┌─ Extrait du texte

Le puissant outil de transmission des entreprises familiales, en vigueur depuis plus de 20 ans, est sous le feu des critiques depuis un rapport sévère de la Cour des comptes publié mi-novembre.Jusqu’à cet automne, le pacte Dutreil était resté un objet mal identifié. Connu des entreprises familiales, bien sûr, mais peu du grand public. Le voilà mis en pleine lumière, à la faveur des débats parlementaires sur le budget 2026 et des polémiques sur l’imposition des ménages les plus riches. Ce qui pourrait bien aboutir, au grand dam de ses défenseurs, à une réforme de cet outil fiscal conçu pour faciliter la transmission des entreprises.

└─
┌─ Lignes fournies

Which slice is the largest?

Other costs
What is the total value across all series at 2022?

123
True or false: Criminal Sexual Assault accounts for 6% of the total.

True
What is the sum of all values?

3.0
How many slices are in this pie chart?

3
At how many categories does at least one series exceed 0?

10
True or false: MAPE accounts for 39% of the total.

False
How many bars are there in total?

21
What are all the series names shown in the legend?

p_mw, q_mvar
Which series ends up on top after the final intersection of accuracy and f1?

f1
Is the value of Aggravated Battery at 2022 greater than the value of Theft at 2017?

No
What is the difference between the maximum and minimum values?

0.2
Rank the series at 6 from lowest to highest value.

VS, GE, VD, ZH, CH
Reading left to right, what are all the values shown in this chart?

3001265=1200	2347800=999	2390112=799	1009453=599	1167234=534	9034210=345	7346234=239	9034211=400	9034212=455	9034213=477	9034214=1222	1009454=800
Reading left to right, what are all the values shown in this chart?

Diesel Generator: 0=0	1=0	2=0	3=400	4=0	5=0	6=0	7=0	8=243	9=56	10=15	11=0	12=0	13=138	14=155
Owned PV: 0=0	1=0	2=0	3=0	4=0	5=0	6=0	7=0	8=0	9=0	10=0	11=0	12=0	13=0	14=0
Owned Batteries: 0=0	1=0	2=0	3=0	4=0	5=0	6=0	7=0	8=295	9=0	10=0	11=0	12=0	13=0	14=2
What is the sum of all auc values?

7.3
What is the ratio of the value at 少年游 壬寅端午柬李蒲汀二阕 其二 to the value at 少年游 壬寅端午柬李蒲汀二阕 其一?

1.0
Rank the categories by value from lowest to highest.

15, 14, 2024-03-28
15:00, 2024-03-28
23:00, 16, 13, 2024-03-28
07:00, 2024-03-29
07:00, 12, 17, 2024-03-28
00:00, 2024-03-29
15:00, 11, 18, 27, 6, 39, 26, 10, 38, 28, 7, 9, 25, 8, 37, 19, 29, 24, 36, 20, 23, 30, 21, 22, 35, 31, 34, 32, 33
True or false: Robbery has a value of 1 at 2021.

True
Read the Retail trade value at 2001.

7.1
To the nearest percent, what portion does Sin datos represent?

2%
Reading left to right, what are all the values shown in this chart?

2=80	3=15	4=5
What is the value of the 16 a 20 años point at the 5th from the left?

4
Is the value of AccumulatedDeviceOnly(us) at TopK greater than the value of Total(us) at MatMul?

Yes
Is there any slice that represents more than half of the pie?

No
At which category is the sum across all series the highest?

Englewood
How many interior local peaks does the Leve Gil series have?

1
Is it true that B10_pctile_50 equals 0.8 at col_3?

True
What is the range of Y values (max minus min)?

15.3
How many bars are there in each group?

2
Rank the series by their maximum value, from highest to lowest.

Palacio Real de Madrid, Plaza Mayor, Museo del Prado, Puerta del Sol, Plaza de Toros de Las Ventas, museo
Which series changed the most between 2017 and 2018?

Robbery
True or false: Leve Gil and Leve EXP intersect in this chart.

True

└─

Objectif de l'exercice.
Répondez brièvement à ces questions sur le texte consacré au pacte Dutreil.
1. Depuis combien de temps cet outil de transmission est-il en vigueur ?
2. Quel organisme a publié un rapport sévère à son sujet, et à quel moment ?
3. Dans quel but cet outil fiscal a-t-il été conçu ?
Les lignes n'ont aucun lien avec le texte.

Réponse attendue.
1. Depuis plus de 20 ans.
2. La Cour des comptes, mi-novembre.
3. Pour faciliter la transmission des entreprises.